Desta forma, a revolução socialista só seria definitivamente vitoriosa quando transformasse o socialismo em um sistema mundial, e quando fosse vitoriosa, em especial, nos países desenvolvidos.
Para o revolucionário russo, a atrasada Rússia tinha poucas chances de sucesso se as principais nações industrializadas do mundo não tomassem também o caminho da revolução socialista. O preço a pagar por este isolamento foi o desenvolvimento na estrutura do Partido Comunista, e no Estado soviético, de uma pesada burocracia, que começa a apresentar interesses diferenciados do conjunto daqueles que ela dizia representar, o proletariado (TROTSKY, 1977, p. 9). E aqui apresenta-se a terceira ideia força do pensamento político de Trotsky, a crítica da burocracia e da burocratização.
Boa parte da geração que realizou a Revolução Russa havia tombado na guerra civil. O proletariado urbano das grandes cidades, como Moscou e Petrogrado, praticamente não existia mais, fruto da desorganização econômica. Ao mesmo tempo o Partido Comunista e a máquina estatal inchavam com adesistas de última hora. Estas condições sociais e políticas propiciaram o surgimento da burocracia, um conjunto de pessoas que, alçadas a papéis dirigentes na economia, no conjunto do Estado e no partido, desenvolveram interesses próprios, diferentes do restante da sociedade. Para Trotsky, não se tratava de uma nova classe social, mas de uma casta parasitária que tinha Stálin como líder.
A origem do domínio político da burocracia estaria nas mudanças pelas quais o partido bolchevique passara, com a fusão entre os órgãos do partido e do Estado, que teria gerado “um certo prejuízo à liberdade e à elasticidade do regime interno do partido” (TROTSKY, 1980, p. 69). Medidas excepcionais tomadas durante o período de estabilização do regime, como a proibição de frações e tendência no partido, alçadas à condição de regras permanentes, também cobrariam seu preço e criariam o caldo autoritário que foi funcional para a estabilização do poder da burocracia.

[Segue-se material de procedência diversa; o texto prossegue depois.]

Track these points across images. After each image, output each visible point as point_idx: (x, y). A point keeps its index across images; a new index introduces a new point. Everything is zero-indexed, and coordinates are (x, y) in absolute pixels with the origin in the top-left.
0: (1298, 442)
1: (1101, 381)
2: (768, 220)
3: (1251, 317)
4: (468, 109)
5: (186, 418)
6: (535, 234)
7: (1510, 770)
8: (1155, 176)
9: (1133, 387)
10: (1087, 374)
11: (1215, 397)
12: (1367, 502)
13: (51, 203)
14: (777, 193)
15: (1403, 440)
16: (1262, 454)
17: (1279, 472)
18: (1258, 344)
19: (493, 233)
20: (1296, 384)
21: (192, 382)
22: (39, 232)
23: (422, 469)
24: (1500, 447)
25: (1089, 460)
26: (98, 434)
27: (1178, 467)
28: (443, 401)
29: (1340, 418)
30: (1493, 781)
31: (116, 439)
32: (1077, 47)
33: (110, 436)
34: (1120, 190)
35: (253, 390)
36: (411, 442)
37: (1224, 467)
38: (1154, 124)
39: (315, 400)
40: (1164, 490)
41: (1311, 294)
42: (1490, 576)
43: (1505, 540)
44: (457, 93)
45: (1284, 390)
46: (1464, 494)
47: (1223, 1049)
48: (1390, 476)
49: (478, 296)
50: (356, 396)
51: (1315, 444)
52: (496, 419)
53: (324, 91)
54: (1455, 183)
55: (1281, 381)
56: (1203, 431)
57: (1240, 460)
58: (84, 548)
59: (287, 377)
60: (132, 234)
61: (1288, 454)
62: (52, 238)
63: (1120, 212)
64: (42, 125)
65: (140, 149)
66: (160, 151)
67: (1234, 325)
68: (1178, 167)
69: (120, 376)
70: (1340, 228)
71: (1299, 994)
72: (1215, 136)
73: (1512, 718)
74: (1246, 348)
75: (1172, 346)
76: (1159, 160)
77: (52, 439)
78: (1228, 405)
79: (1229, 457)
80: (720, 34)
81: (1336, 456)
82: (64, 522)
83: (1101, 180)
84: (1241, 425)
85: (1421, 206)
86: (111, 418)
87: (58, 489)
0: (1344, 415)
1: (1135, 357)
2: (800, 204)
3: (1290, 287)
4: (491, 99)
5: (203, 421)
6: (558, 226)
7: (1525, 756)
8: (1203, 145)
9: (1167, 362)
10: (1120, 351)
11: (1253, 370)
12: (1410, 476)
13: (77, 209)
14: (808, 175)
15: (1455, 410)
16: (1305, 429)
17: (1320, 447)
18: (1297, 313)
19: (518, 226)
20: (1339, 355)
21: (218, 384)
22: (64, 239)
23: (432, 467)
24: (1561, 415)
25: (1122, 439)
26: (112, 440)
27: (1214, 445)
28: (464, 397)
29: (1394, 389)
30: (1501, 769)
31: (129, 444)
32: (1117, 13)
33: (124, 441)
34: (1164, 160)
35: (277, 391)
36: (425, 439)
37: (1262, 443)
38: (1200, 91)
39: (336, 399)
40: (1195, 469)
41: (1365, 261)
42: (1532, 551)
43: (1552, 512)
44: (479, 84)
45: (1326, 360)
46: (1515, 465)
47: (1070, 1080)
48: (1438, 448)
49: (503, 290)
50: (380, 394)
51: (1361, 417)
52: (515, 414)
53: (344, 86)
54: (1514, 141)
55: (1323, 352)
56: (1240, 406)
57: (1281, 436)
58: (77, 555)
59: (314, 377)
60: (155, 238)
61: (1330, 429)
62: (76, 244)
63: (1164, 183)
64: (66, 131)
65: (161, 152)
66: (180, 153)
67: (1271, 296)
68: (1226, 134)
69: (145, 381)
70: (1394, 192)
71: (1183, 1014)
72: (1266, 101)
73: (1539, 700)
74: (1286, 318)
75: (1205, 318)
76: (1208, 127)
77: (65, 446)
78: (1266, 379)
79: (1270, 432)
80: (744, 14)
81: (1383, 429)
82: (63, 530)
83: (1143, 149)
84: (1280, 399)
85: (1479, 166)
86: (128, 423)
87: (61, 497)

Das três ideias força aqui brevemente catalogadas, obviamente o internacionalismo não é invenção de Trotsky, já que o próprio Marx o considerava com destaque em suas análises. Mas Trotsky o elevou a categoria de uma ideia força de tamanha centralidade, como poucos seguidores do velho alemão o fizeram. Já a Revolução Permanente é certamente o contributo de maior originalidade do pensamento político de Trotsky, tendo propiciado que diversos grupos trotskistas empreendessem análises originais e criativas, mas também influenciando pensadores e intelectuais fora do próprio trotskismo. E a crítica da burocracia, por sua vez, ao mesmo tempo que deu margem à perseguição e morte do próprio Trotsky, é também uma ideia força que não permite que seu legado seja esquecido, já que a bancarrota do stalinismo e das ditaduras que engendrou, a partir de 1989, demonstraram que sua crítica estava coberta de razão.
Referências
BIANCHI, A. Arqueomarxismo: comentários sobre o pensamento socialista. São Paulo: Alameda, 2013.
BIANCHI, Álvaro. O marxismo de Leon Trotski. Notas para uma reconstrução teórica. Ideias, Campinas, n. 14. p. 57-99, 2007.
DEUTSCHER, I. Trotski: o profeta armado. Rio de Janeiro: Editora Civilização Brasileira, 1984a.
DEUTSCHER, I. Trotski: o profeta banido. Rio de Janeiro: Editora Civilização Brasileira, 1984b.
DEUTSCHER, I. Trotski: o profeta desarmado. Rio de Janeiro: Editora Civilização Brasileira, 1968.
MARIE, J. J. O Trotskismo. Editora Perspectiva. São Paulo: 1990.
PASQUINO, G. Trotskismo. In.: BOBBIO, N. Dicionário de Política. Brasília: Editora Universidade de Brasília, 1ª ed., 1998. p. 1260-1267
TROTSKI, Leon. A revolução de 1905. São Paulo: Global, [19–].
TROTSKI, Leon. A revolução permanente. Lisboa: Antídoto, 1977.
TROTSKI, Leon. O testamento. In.: TROTSKI, Leon. Diário do exílio. São Paulo: Edições Populares. 1980. pp. 123-125.